Hornady loads a 325-grain HP/XTP bullet, which is another excellent projectile for crossover work on big game and black bear defense.
Of all the ammo companies that load the .480 Ruger, Buffalo Bore has the best selection, with various bullets ranging from massively expanding 275-grain versions right up through nonexpanding, hard cast versions of 410 grains. Perhaps the most interesting Buffalo Bore load pushes a machined monometal 330-grain bullet with a broad, flat, sharp-edged nose.
All but one of the factory loads averaged 2.6 inches or less at 25 yards, and as you can see on the accompanying chart, four of the seven averaged less than 2 inches. That’s excellent performance from a heavy-recoiling big-bore revolver.
Predictably, point of impact varied a fair bit. From a revolver, very heavy bullets tend to hit higher than lighter, faster bullets that exit the muzzle fast before it has a chance to rise quite as much during early stage recoil. However, the adjustable rear sight made it easy to marry point of impact with point of aim.
In a nice turn of events, Buffalo Bore’s 275-grain XPB and 330-grain Monometal Heavy Dangerous Game loads impact nearly the same at 25 yards, making for a great combo. My plan is to pack the lighter bullet for all-around work and the heavier, deeper-penetrating monometal bullet in big-bear country.

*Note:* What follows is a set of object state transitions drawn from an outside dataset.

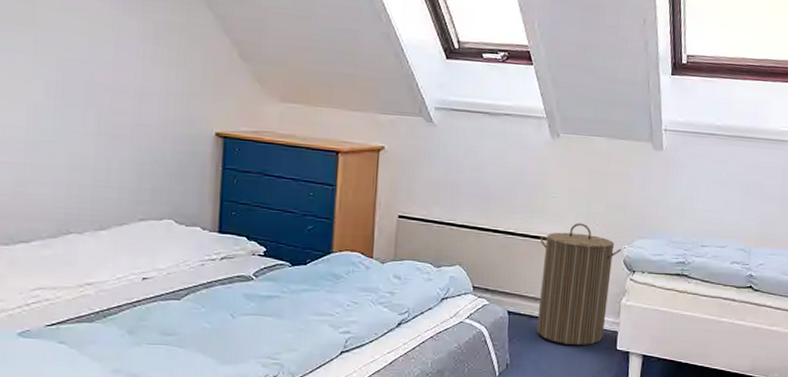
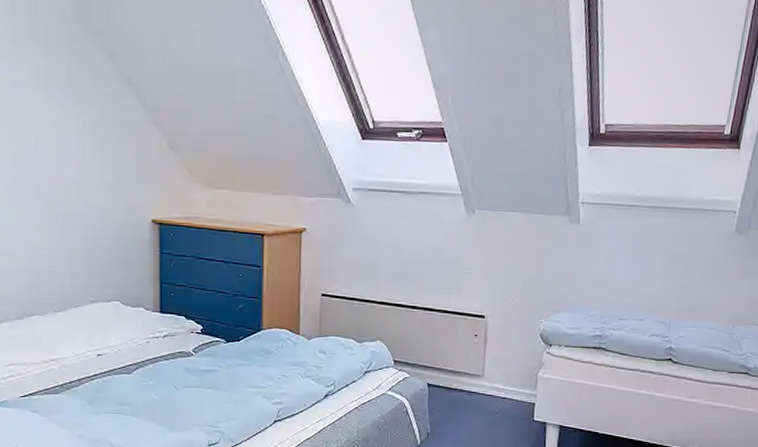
laundry hamper: present [536,223,622,346] -> none [455,298,538,417]

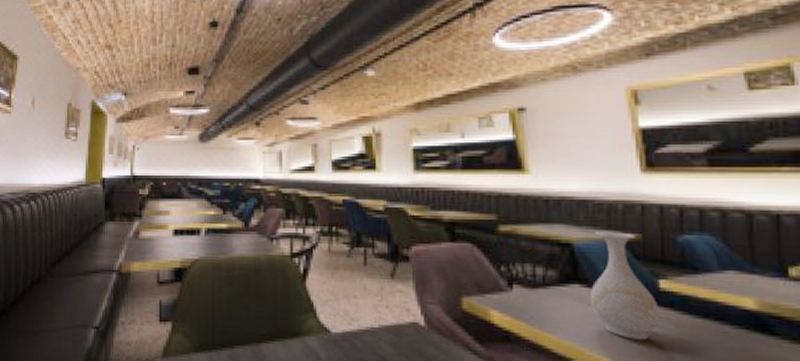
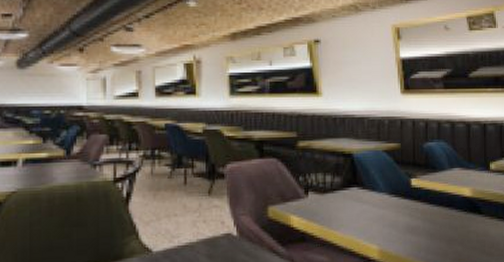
vase: present [589,231,659,340] -> none [364,142,411,228]

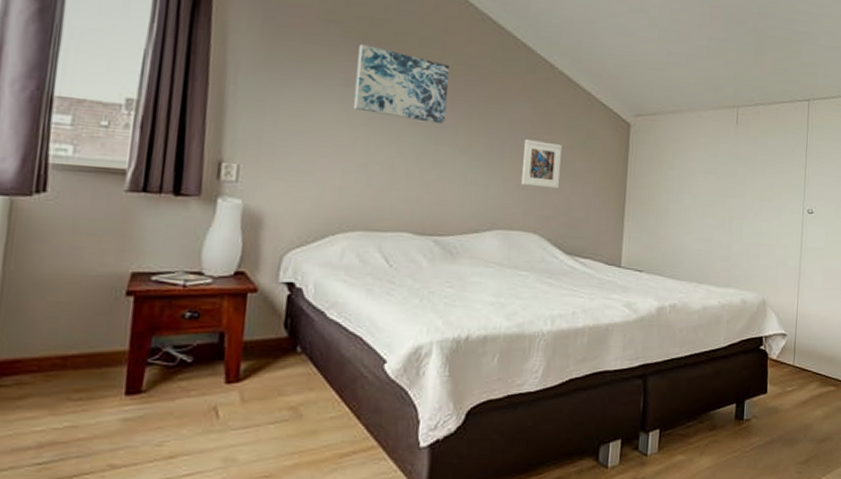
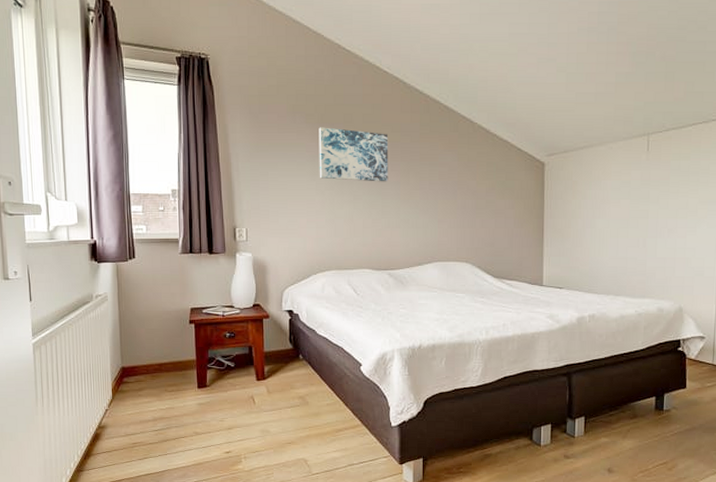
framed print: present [521,139,562,189] -> none [452,187,485,225]

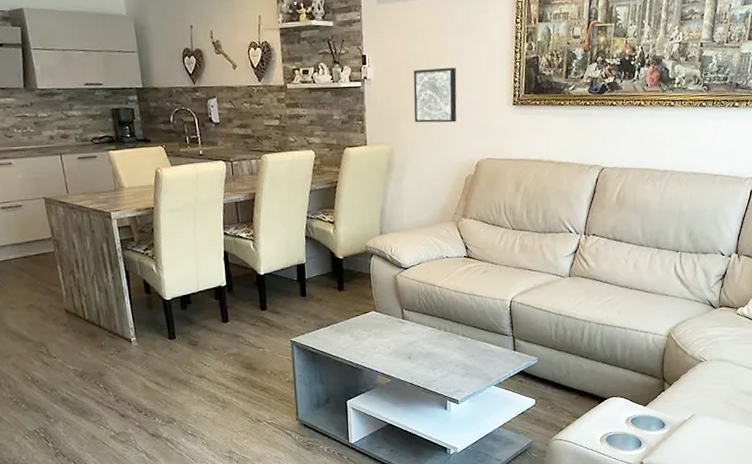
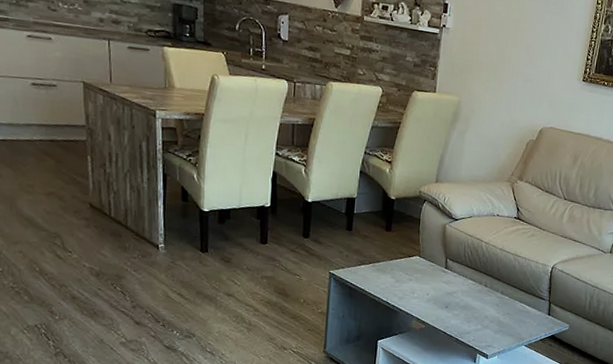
wall art: present [413,67,457,123] -> none [486,28,534,87]

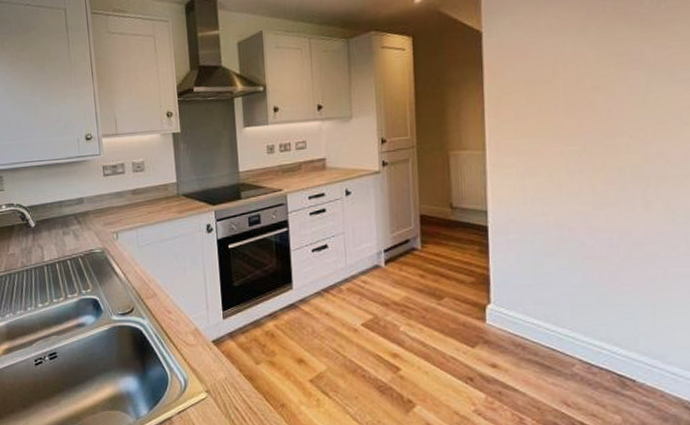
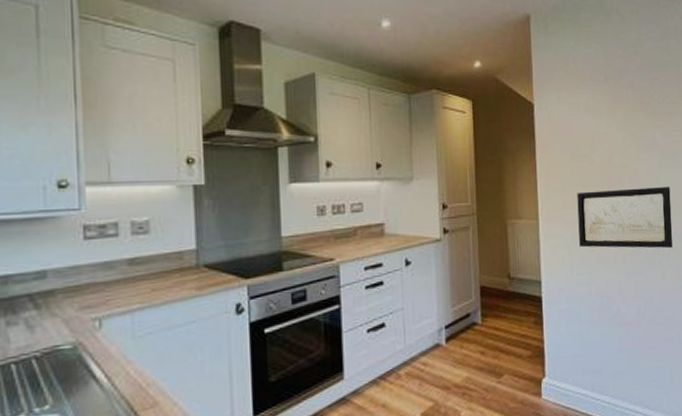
wall art: none [533,106,664,178] -> present [577,186,673,249]

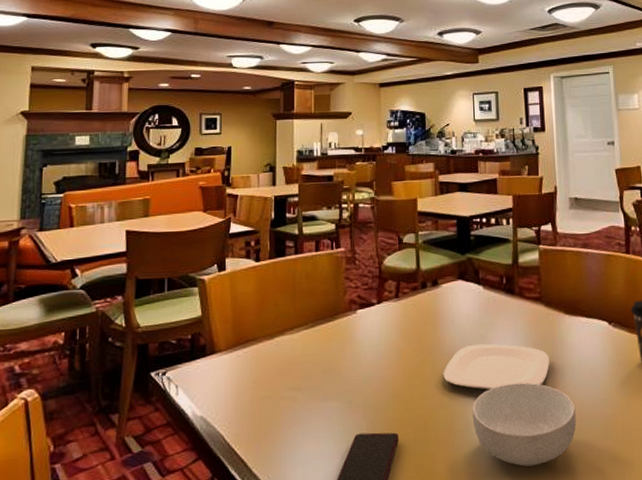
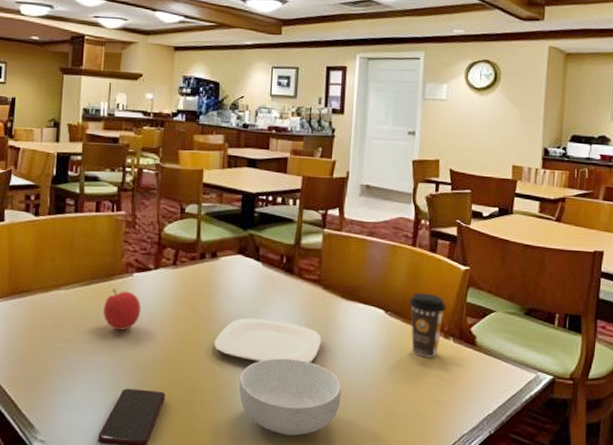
fruit: none [329,329,368,372] -> present [103,289,141,330]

It’s worth noting that in cartridges bigger than the .44 Magnum, Ruger fits Super Blackhawks with a special cylinder rod incorporating a locking screw designed to prevent the rod from migrating forward during recoil — a happenstance that locks up the gun. That’s a bad thing when in an argument with a big toothy critter with uncivilized intentions. The locking screw engages but does not bottom out in a hole drilled into the barrel. This enables robust solidarity without putting accuracy-compromising pressure against the underside of the barrel.
Interestingly, Ruger ships the revolvers with these locking screws installed but not screwed in far enough to engage the barrel. I didn’t know that. The rod in my revolver began migrating during my extended shooting sessions, and it took a quick call to Ruger to set me straight. Now that screw stays permanently screwed in except when I’m cleaning the handgun.
Sometimes, I conclude an article such as this by writing something like, “firearms like this aren’t for everybody, but if you’re looking for the ultimate in…” and suggest that X gun is a good tool for certain folks with a certain purpose. Not this time. This packable, shootable revolver combined with a friendly recoiling, honest big-bore cartridge is so good that everybody should have one.